De scheiding tussen levensbeschouwingen wordt als verticaal omschreven, terwijl die tussen sociale klassen dan horizontaal loopt. Levensbeschouwelijke zuilen omvatten dan meerdere sociale klassen.
Het begrip werd aanvankelijk vooral gebruikt om de situatie in Nederland en België te beschrijven, maar het model wordt tegenwoordig ook toegepast op Noord-Ierland, Zwitserland, Oostenrijk, Cyprus, Libanon en Maleisië.

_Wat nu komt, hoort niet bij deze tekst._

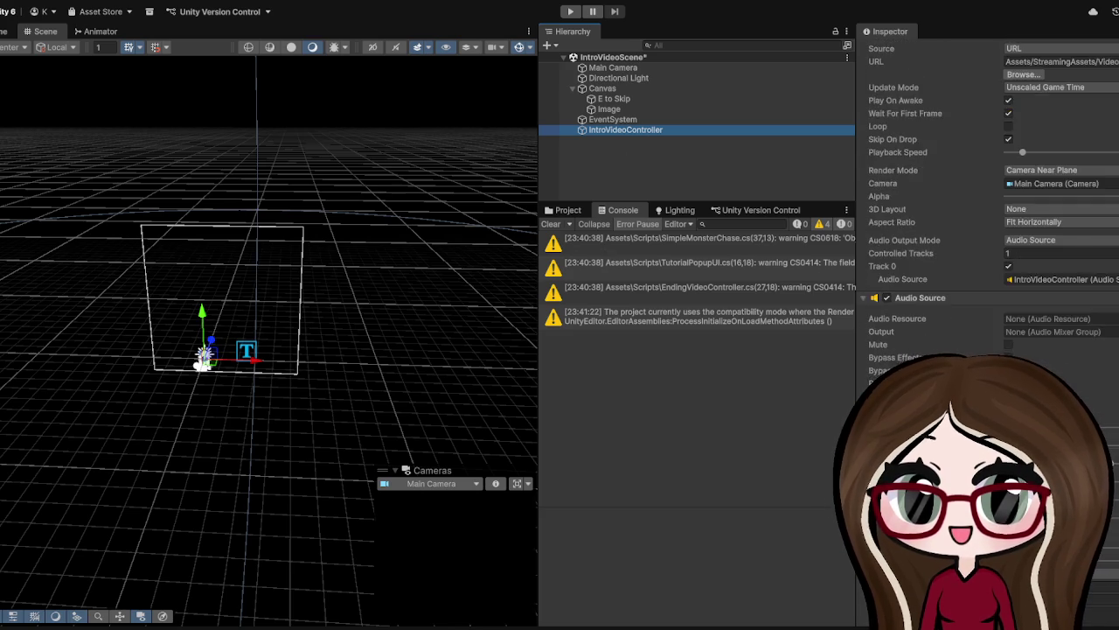
{"action": "scroll", "coordinate": [1100, 353], "scroll_direction": "up", "scroll_amount": 5}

De term heeft doorgaans een negatieve bijklank en wordt met name gebruikt door diegenen die de organisatie van maatschappelijke structuren op basis van levensbeschouwing niet wenselijk achten. Ze staat echter ook voor een zelfbewustzijn bij bevolkingsdelen die in de 19e eeuw werden bevoogd of zelfs onderdrukt door de liberale burgerij, die voor haar Verlichtingsdenken het alleenrecht opeiste.
Verzuiling als 'verdeling in scherp gescheiden groeperingen' wordt in modern Nederlands voor het eerst in 1953 vermeld in het WNT[1]: in een verder voortschrijdende 'verzuiling' van ons organisatorisch bestel. Afleiding met het voorvoegsel 'ver-' van 'zuil' in de overdrachtelijke betekenis 'een van de grote levensbeschouwelijke stromingen in Nederland die in de loop van de 20e eeuw elk hun eigen organisatorische netwerk uitbouwden'. Deze metafoor moet in de jaren 1930 zijn opgekomen blijkens het rapport van de Arbeiders Jeugd Centrale Werk voor de werkloze jeugd (1933) waarin sprake is van de Moderne Centrale voor Werklozenzorg, de z.g. moderne zuil, die zich op verzoek der regering zal belasten met alle arbeid voor jeugdige werklozen, die binnen het raam der moderne arbeidersbeweging wordt verricht.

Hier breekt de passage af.